━━━ RECORDS TO USE ━━━

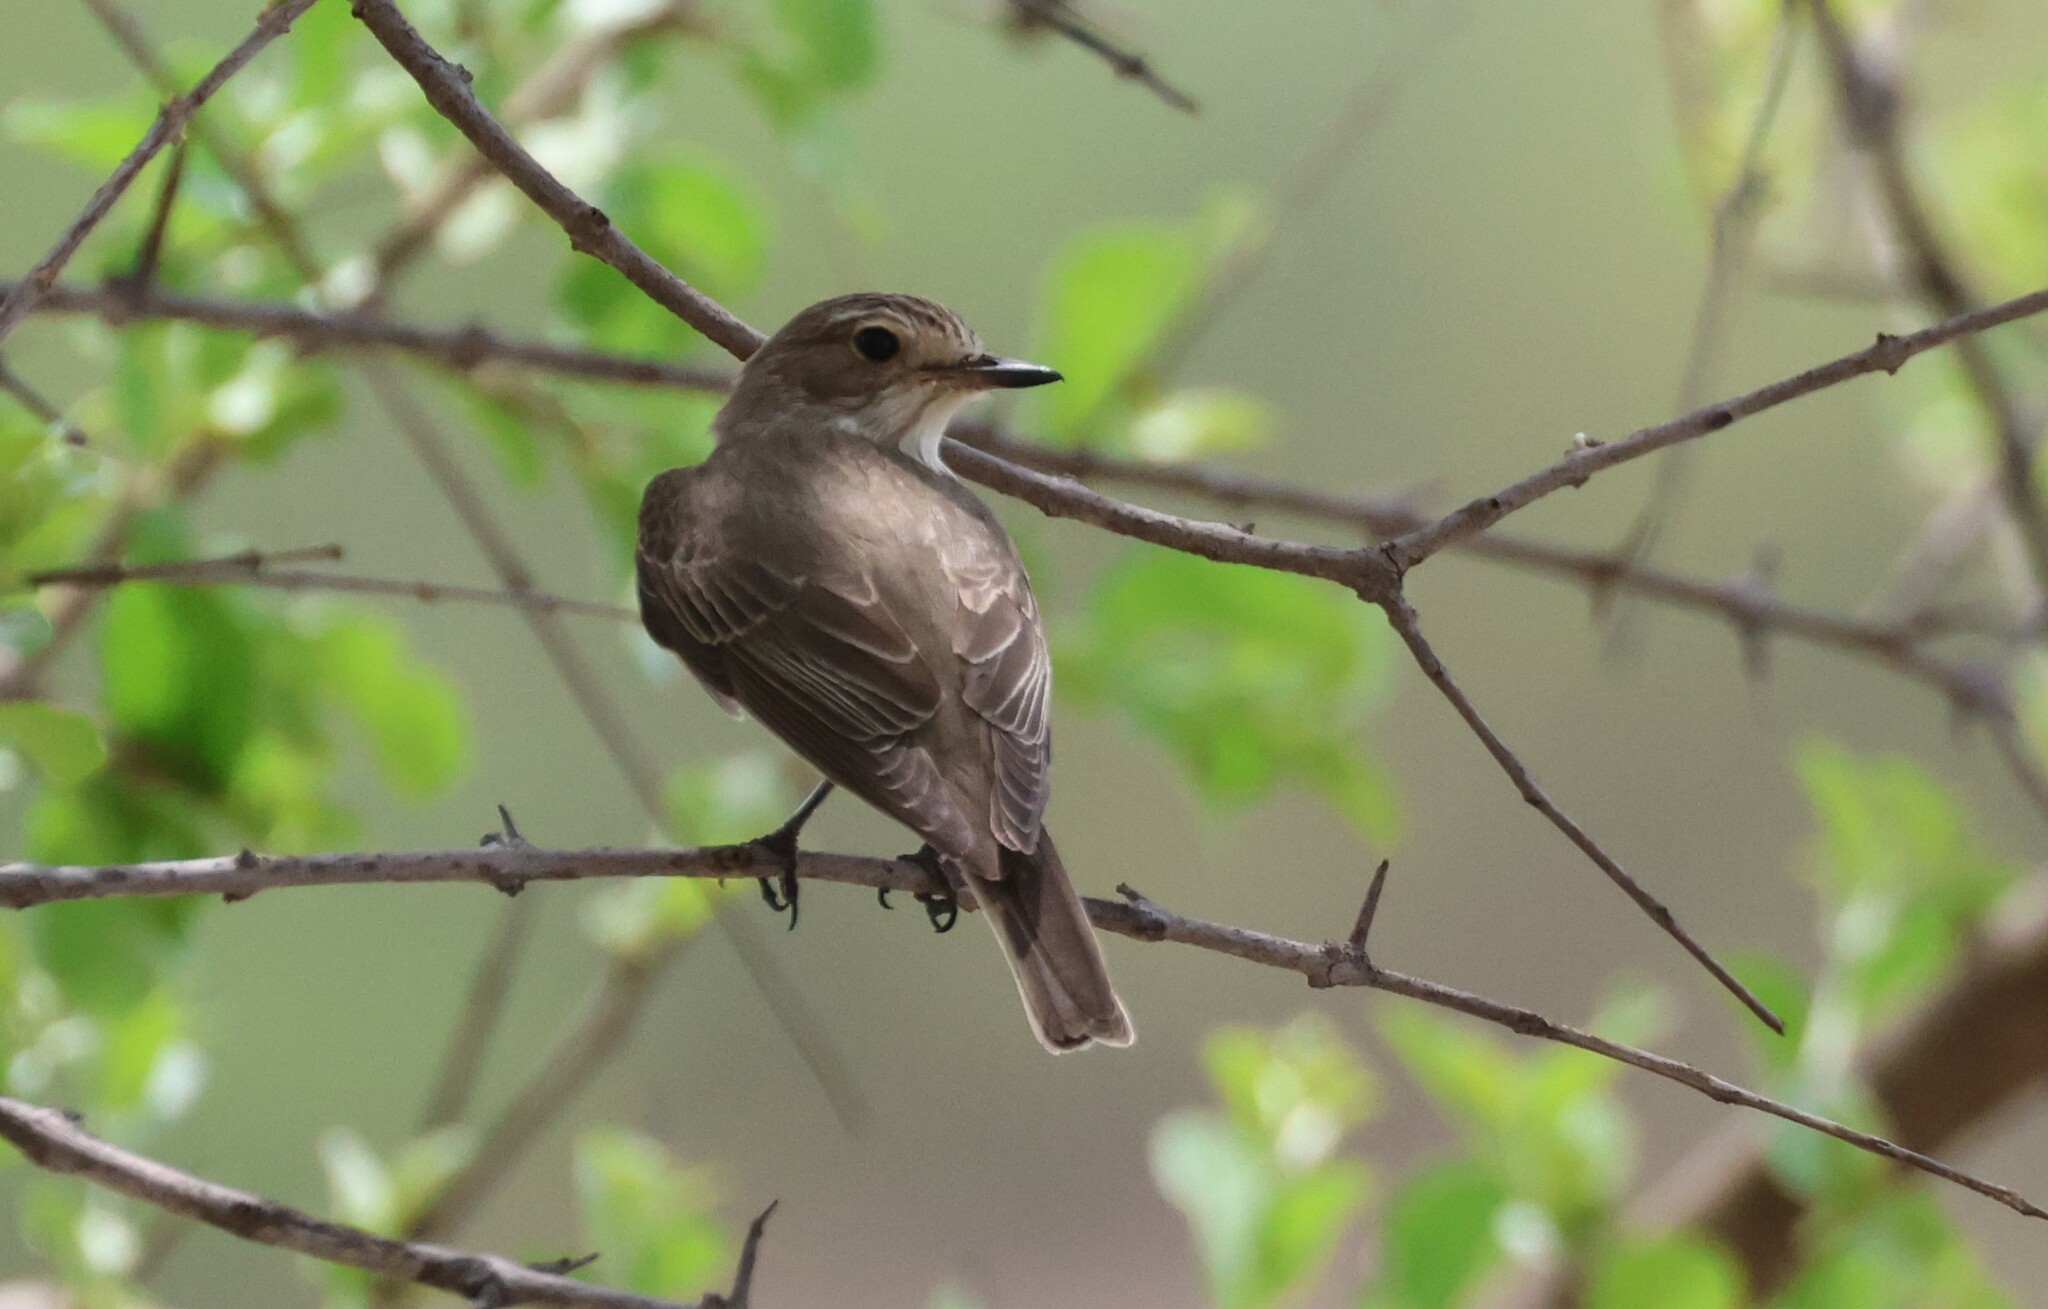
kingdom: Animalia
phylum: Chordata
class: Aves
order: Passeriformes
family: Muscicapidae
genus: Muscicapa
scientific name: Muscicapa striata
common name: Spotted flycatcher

━━━
━━━ RECORDS TO USE ━━━

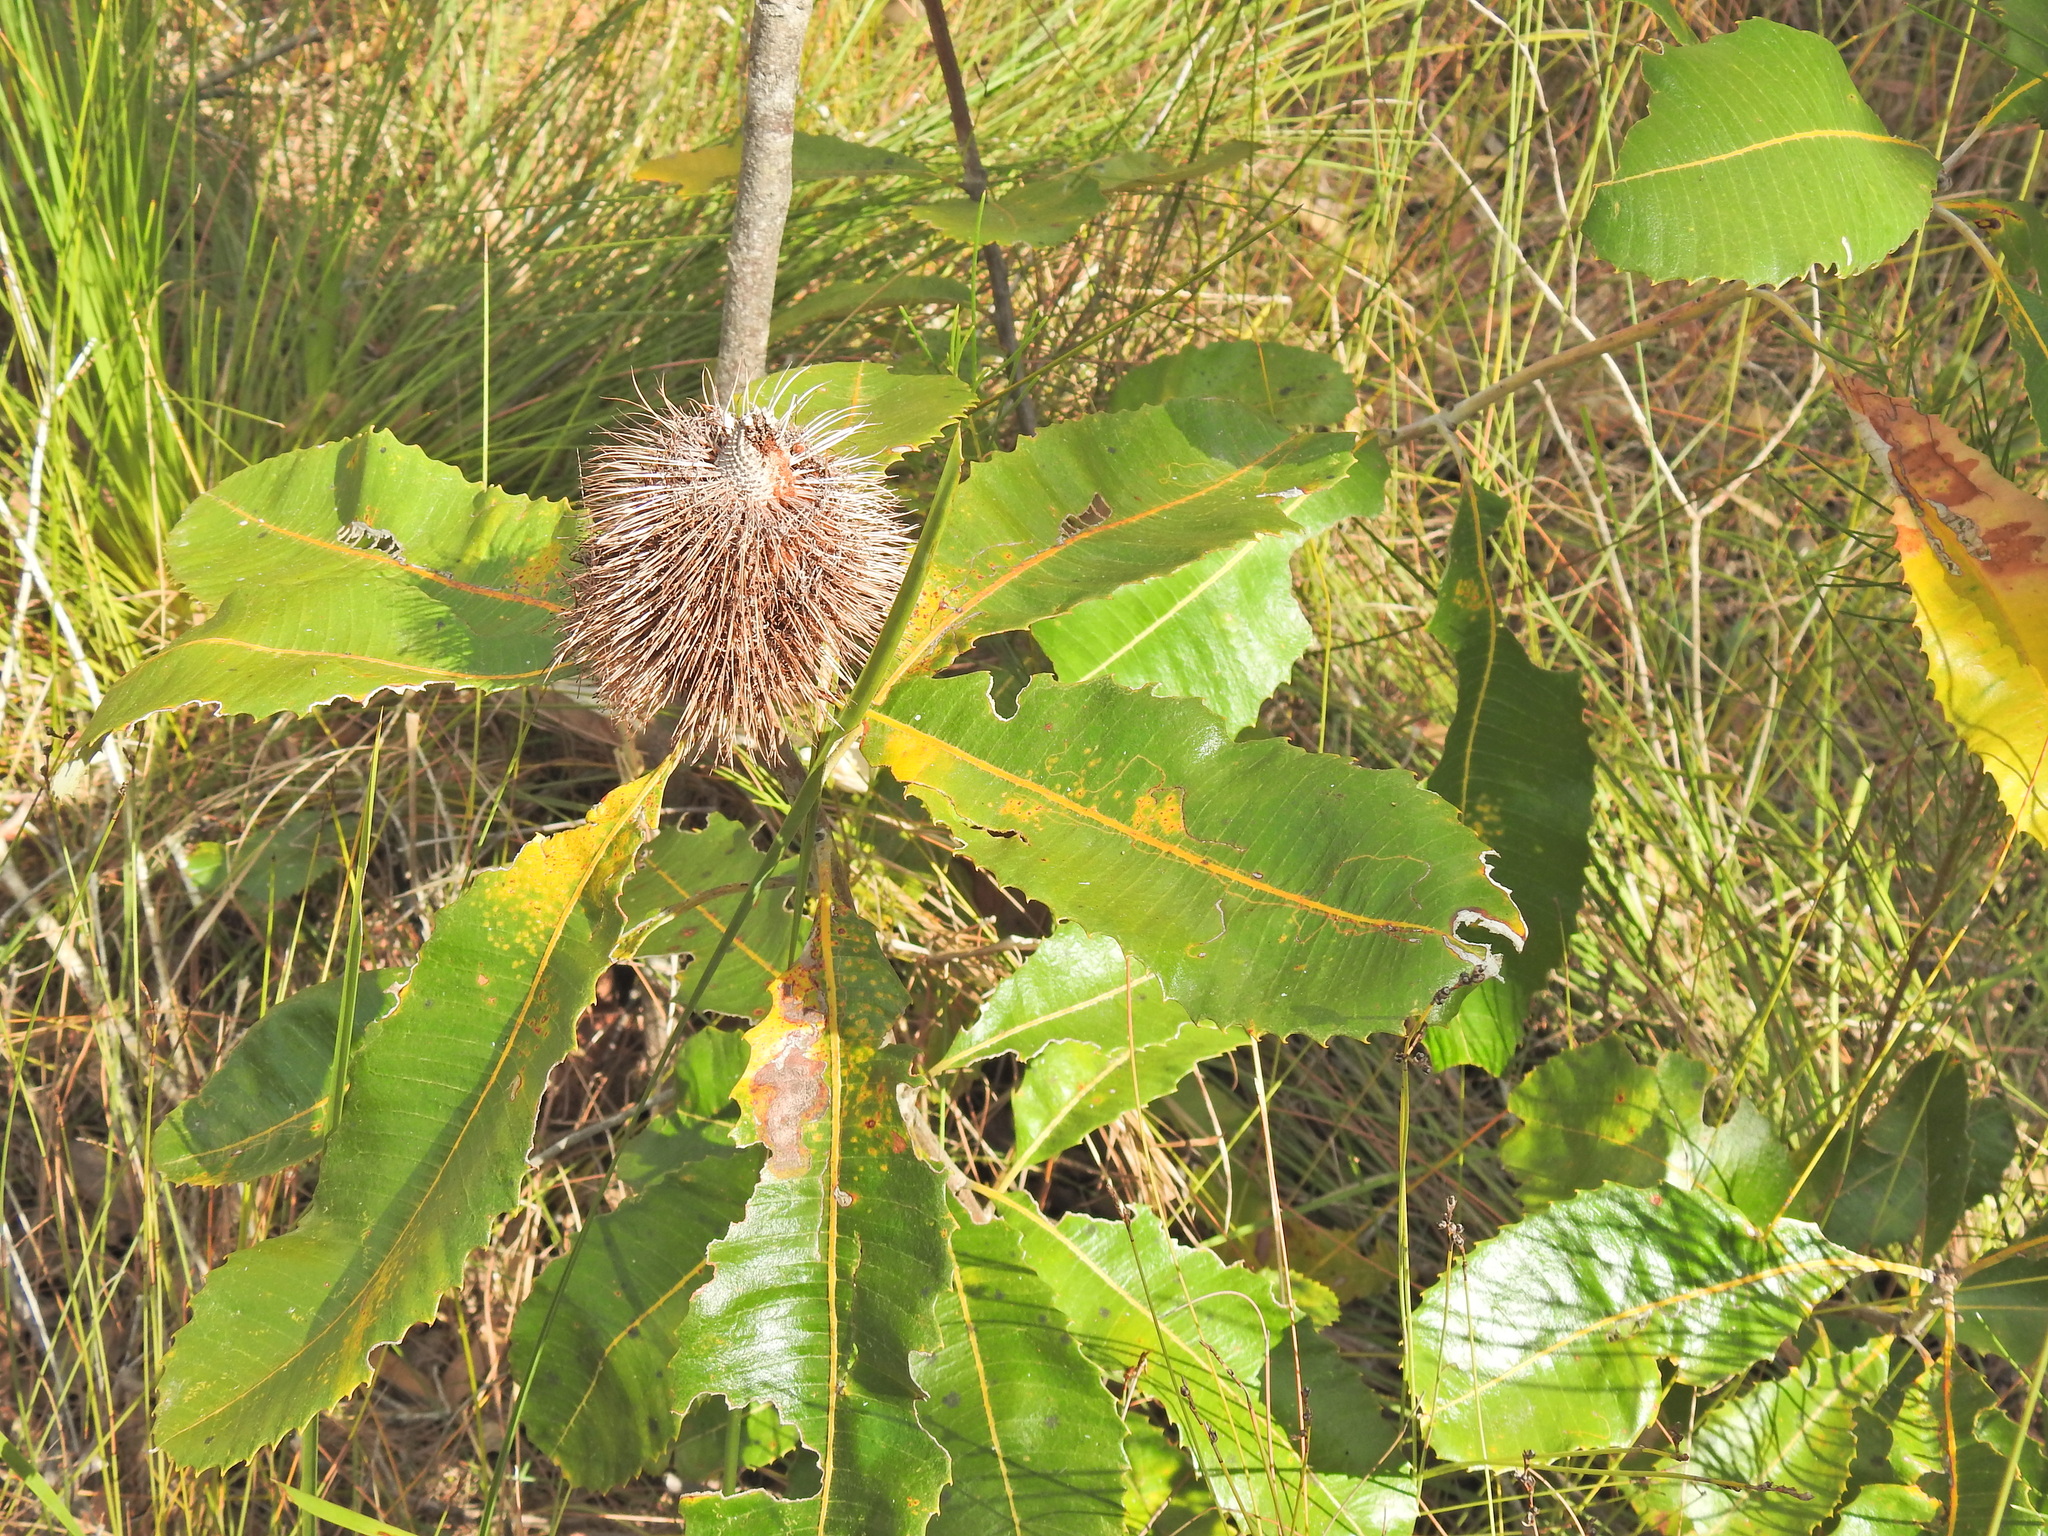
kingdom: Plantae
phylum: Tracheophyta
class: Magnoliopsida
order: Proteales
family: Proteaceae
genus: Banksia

━━━

WHAT YOU SHOULD DO: Reproduce everything from the line containing "kingdom: Animalia" down to the line containing "scientific name: Muscicapa striata", with "scientific name" replaced by "binomial name" and everything else unchanged.

RESPONSE:
kingdom: Animalia
phylum: Chordata
class: Aves
order: Passeriformes
family: Muscicapidae
genus: Muscicapa
binomial name: Muscicapa striata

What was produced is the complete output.